======== Information provided ========
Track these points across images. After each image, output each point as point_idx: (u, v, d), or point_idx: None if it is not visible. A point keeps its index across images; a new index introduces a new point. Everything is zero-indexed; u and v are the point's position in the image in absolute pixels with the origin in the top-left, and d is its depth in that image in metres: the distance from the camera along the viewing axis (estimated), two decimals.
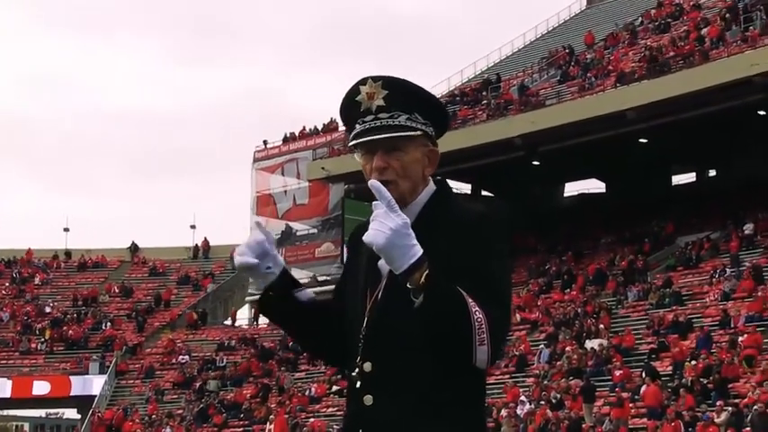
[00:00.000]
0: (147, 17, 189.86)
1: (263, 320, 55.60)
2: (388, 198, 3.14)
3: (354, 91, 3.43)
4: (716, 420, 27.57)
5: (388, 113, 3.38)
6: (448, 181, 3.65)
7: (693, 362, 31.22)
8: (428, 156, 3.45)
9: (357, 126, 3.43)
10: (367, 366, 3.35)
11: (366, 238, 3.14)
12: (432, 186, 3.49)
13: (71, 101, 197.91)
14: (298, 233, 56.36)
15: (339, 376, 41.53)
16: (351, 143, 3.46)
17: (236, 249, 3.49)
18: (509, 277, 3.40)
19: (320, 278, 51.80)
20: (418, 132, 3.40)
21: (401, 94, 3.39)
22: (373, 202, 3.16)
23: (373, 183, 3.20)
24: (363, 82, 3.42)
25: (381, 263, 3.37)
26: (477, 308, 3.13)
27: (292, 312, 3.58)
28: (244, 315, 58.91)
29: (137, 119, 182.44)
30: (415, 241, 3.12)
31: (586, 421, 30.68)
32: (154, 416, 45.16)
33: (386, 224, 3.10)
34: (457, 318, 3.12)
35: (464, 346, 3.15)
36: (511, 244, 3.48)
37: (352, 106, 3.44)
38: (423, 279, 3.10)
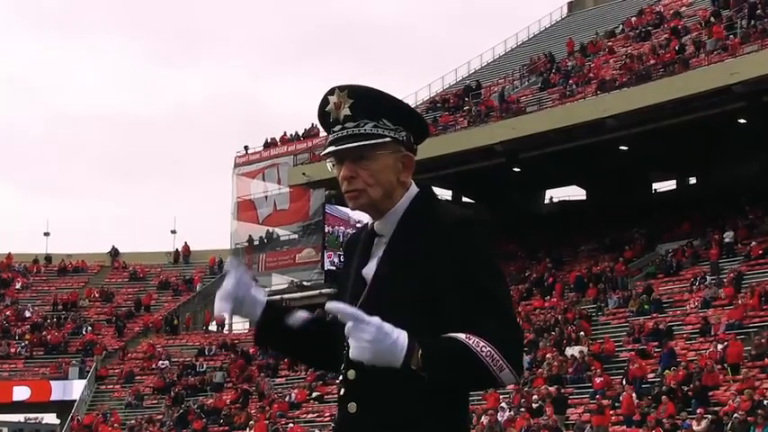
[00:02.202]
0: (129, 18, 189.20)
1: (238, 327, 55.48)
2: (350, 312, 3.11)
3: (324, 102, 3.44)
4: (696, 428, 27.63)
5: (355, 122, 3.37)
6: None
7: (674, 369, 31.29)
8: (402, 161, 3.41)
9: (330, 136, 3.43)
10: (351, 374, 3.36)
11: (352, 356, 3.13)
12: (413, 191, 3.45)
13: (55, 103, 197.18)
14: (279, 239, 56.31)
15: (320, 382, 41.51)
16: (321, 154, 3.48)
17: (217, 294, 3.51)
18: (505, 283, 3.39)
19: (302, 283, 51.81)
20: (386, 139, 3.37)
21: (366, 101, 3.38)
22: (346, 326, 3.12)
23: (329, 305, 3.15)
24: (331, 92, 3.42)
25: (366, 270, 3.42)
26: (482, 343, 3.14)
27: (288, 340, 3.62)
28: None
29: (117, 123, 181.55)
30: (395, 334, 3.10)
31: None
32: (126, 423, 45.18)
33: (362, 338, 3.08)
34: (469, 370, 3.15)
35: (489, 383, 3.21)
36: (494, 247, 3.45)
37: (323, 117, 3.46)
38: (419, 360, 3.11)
========
======== Information provided ========
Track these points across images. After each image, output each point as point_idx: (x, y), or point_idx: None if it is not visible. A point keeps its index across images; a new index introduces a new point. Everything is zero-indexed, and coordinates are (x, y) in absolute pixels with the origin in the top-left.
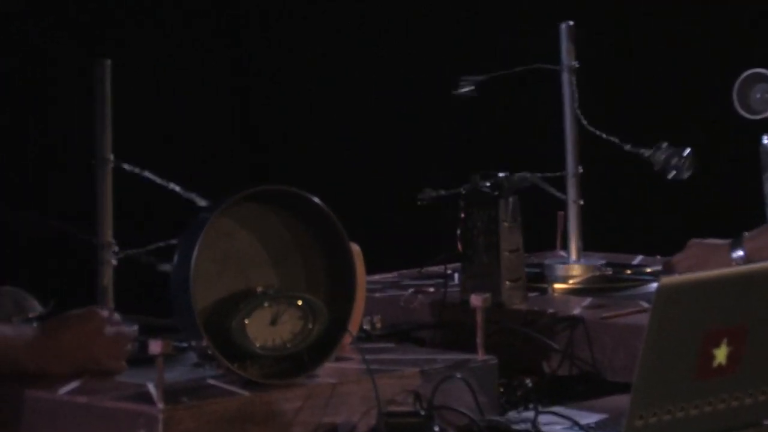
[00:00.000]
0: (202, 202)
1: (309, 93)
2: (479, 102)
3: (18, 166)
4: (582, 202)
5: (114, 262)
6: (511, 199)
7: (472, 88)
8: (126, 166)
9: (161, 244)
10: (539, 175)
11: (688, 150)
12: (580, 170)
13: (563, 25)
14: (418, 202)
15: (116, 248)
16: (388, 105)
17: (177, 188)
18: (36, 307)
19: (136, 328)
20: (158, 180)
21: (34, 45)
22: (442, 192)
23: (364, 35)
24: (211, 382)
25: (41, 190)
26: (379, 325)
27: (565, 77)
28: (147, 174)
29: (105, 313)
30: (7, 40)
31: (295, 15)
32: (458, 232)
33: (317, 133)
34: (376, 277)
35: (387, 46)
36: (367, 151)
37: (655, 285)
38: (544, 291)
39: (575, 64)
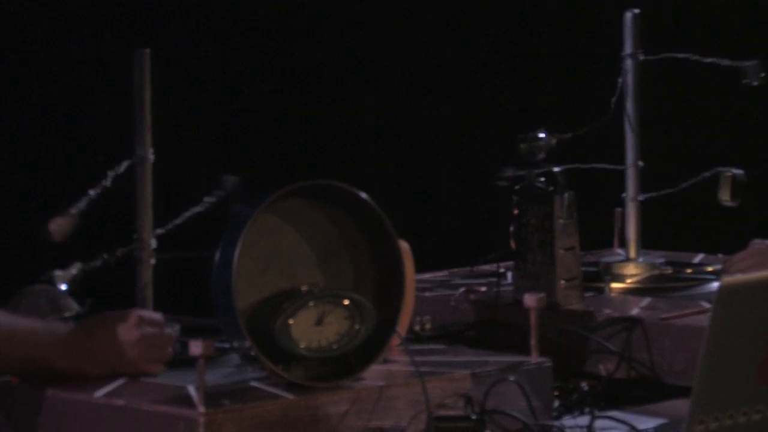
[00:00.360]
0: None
========
======== Information provided ========
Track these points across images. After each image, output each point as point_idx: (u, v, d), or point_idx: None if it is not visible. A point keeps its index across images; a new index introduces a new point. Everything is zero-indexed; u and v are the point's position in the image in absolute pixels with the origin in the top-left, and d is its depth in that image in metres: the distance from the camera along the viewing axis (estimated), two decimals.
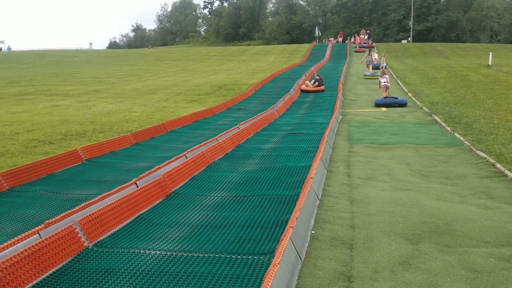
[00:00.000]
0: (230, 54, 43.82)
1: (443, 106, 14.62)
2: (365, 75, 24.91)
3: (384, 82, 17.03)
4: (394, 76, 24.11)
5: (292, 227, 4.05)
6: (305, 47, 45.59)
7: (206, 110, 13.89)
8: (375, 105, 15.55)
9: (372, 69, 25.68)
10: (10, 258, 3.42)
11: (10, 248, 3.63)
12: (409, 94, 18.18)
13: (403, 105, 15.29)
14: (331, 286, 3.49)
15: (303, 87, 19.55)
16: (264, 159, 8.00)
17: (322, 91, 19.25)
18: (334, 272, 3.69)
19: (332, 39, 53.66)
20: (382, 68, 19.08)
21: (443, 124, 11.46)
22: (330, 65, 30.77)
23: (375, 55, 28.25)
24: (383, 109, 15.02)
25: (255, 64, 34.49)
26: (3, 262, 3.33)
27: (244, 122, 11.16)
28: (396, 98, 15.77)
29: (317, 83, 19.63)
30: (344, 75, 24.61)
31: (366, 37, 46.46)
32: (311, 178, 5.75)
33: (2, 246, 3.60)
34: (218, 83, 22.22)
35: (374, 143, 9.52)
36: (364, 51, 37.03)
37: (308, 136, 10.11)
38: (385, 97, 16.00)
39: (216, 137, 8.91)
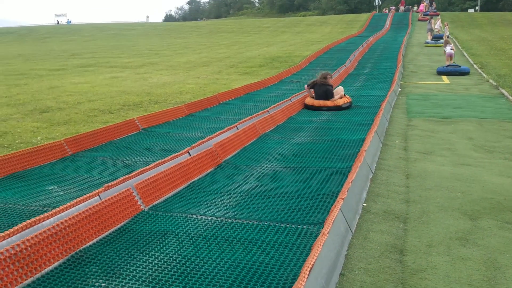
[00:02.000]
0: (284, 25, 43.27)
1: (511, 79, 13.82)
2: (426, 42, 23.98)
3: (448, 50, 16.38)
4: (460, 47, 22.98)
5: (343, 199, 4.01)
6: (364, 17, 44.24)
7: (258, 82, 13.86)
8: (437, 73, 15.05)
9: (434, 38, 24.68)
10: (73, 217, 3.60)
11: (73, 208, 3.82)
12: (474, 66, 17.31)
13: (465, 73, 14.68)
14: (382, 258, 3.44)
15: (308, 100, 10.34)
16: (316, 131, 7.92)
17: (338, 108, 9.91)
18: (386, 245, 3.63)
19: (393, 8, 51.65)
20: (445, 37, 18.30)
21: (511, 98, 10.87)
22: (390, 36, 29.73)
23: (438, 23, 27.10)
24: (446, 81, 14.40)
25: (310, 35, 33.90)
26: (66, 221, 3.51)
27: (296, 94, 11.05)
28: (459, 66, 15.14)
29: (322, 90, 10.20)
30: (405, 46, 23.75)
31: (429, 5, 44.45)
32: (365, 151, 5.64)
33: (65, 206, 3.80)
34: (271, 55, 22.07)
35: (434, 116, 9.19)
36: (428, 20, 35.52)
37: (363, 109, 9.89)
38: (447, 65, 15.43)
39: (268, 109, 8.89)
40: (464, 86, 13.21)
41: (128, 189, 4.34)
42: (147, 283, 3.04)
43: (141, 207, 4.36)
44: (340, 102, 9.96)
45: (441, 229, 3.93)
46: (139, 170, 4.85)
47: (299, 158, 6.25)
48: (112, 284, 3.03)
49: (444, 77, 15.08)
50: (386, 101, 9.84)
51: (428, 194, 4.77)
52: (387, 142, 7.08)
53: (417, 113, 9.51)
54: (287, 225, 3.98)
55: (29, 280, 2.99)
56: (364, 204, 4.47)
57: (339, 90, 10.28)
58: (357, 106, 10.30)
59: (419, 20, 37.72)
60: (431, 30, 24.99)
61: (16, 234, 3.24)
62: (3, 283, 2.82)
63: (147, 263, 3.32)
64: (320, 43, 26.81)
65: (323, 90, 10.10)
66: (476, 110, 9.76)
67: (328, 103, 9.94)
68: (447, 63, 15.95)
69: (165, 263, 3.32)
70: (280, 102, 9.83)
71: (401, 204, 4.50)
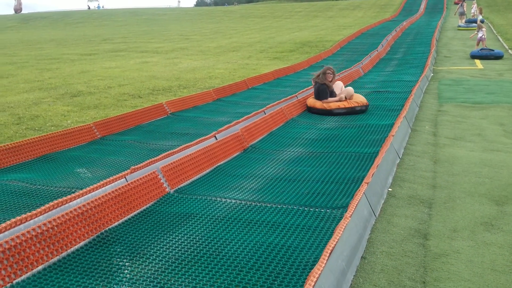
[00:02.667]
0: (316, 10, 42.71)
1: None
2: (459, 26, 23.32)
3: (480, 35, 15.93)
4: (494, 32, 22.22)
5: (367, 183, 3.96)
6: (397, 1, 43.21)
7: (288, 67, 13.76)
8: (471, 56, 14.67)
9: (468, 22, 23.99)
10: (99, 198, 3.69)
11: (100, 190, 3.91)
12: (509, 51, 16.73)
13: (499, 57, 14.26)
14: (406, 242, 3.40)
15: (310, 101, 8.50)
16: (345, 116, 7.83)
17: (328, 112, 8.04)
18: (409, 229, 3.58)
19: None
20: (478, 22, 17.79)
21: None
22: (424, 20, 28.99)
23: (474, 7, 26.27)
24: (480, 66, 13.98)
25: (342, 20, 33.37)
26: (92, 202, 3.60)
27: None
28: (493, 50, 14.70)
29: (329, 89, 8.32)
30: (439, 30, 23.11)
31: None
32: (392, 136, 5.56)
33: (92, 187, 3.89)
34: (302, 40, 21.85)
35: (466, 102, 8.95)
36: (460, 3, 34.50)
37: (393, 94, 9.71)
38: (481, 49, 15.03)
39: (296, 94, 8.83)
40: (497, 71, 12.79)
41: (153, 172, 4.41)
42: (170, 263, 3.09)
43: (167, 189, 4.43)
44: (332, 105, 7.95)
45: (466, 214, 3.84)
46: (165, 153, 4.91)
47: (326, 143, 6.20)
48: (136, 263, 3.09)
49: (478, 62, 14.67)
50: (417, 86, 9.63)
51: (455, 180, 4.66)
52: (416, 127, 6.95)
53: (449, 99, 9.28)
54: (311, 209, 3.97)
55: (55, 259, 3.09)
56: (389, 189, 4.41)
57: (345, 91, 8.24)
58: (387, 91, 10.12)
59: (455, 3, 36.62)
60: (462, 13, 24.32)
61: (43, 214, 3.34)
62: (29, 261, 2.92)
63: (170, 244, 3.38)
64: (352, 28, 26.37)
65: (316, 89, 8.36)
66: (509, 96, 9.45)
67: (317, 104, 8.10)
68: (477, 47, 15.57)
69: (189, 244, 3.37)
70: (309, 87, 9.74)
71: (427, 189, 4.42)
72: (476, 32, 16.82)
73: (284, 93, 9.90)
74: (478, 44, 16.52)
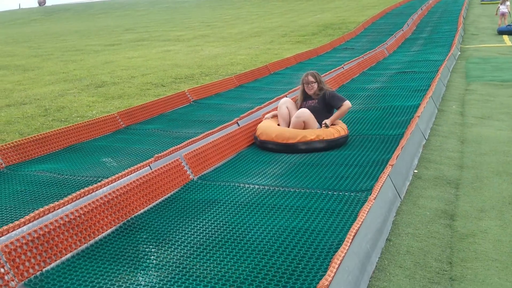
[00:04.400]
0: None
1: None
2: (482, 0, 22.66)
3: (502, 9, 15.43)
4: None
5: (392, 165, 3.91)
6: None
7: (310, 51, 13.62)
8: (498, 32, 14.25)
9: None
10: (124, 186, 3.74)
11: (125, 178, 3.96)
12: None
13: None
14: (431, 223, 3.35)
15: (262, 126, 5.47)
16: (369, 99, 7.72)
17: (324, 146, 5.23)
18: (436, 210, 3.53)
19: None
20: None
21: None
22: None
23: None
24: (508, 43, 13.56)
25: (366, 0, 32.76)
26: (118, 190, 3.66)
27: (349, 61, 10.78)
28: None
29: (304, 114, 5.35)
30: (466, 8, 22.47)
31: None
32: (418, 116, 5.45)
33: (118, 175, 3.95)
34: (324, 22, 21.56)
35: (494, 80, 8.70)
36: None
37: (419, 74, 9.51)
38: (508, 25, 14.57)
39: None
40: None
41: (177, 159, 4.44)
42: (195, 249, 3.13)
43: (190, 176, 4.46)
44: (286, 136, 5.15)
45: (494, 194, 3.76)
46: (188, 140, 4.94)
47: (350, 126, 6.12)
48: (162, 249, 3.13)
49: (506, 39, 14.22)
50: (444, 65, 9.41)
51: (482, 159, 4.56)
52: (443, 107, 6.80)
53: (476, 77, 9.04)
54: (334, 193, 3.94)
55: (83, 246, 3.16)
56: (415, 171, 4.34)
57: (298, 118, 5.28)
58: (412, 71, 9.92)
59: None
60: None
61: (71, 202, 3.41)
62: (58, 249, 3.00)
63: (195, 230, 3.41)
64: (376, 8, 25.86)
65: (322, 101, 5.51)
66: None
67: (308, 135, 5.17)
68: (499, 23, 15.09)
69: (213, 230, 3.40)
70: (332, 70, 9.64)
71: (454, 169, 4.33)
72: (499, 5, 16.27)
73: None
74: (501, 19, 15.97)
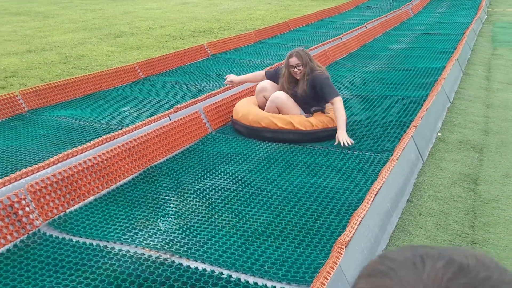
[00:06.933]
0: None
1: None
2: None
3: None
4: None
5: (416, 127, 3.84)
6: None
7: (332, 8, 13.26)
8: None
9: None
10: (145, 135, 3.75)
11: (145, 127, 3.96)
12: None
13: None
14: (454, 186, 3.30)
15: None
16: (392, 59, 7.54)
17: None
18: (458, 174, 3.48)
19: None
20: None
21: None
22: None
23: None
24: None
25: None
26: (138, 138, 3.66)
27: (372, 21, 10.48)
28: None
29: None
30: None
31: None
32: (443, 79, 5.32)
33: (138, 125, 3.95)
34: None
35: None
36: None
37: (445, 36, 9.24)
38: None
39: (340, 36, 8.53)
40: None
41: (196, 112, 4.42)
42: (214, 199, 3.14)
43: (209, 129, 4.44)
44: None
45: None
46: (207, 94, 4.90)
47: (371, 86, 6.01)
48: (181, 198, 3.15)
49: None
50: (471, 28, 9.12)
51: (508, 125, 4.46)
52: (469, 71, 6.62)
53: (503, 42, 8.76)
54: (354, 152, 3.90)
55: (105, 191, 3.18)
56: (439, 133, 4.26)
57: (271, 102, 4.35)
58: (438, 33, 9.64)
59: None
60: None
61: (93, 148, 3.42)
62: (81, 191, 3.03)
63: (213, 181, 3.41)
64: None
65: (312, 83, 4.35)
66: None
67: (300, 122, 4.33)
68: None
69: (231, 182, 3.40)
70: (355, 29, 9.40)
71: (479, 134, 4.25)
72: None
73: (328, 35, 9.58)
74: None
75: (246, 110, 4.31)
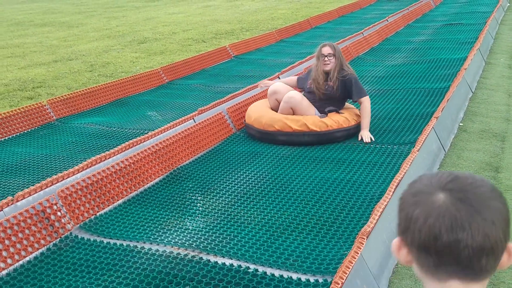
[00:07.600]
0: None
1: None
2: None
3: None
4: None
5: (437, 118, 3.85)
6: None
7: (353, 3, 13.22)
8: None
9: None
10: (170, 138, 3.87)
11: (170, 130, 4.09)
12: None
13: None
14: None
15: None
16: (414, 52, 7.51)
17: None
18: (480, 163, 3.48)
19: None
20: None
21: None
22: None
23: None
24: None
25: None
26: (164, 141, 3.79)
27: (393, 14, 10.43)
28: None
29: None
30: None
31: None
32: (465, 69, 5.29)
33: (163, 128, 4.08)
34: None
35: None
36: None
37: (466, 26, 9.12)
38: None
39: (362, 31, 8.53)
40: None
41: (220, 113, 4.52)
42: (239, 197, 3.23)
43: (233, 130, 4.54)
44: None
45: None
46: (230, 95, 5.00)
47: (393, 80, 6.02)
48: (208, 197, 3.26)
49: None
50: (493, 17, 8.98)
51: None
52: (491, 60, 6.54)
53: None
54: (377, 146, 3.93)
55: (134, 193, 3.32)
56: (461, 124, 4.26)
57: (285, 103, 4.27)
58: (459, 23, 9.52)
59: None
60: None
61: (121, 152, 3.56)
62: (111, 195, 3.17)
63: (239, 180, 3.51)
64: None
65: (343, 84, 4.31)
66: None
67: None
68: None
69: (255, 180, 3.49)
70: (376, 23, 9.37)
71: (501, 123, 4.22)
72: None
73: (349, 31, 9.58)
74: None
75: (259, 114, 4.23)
========
• _Work order_: Here the output must be the lines above from the line with "50: (386, 101, 9.84)" to the line with "71: (401, 204, 4.50)", both included, duplicated word for word and nothing else.

• _Your solution_:
50: (386, 101, 9.84)
51: (428, 194, 4.77)
52: (387, 142, 7.08)
53: (417, 113, 9.51)
54: (287, 225, 3.98)
55: (29, 280, 2.99)
56: (364, 204, 4.47)
57: (339, 90, 10.28)
58: (357, 106, 10.30)
59: (419, 20, 37.72)
60: (431, 30, 24.99)
61: (16, 234, 3.24)
62: (3, 283, 2.82)
63: (147, 263, 3.32)
64: (320, 43, 26.81)
65: (323, 90, 10.10)
66: (476, 110, 9.76)
67: (328, 103, 9.94)
68: (447, 63, 15.95)
69: (165, 263, 3.32)
70: (280, 102, 9.83)
71: (401, 204, 4.50)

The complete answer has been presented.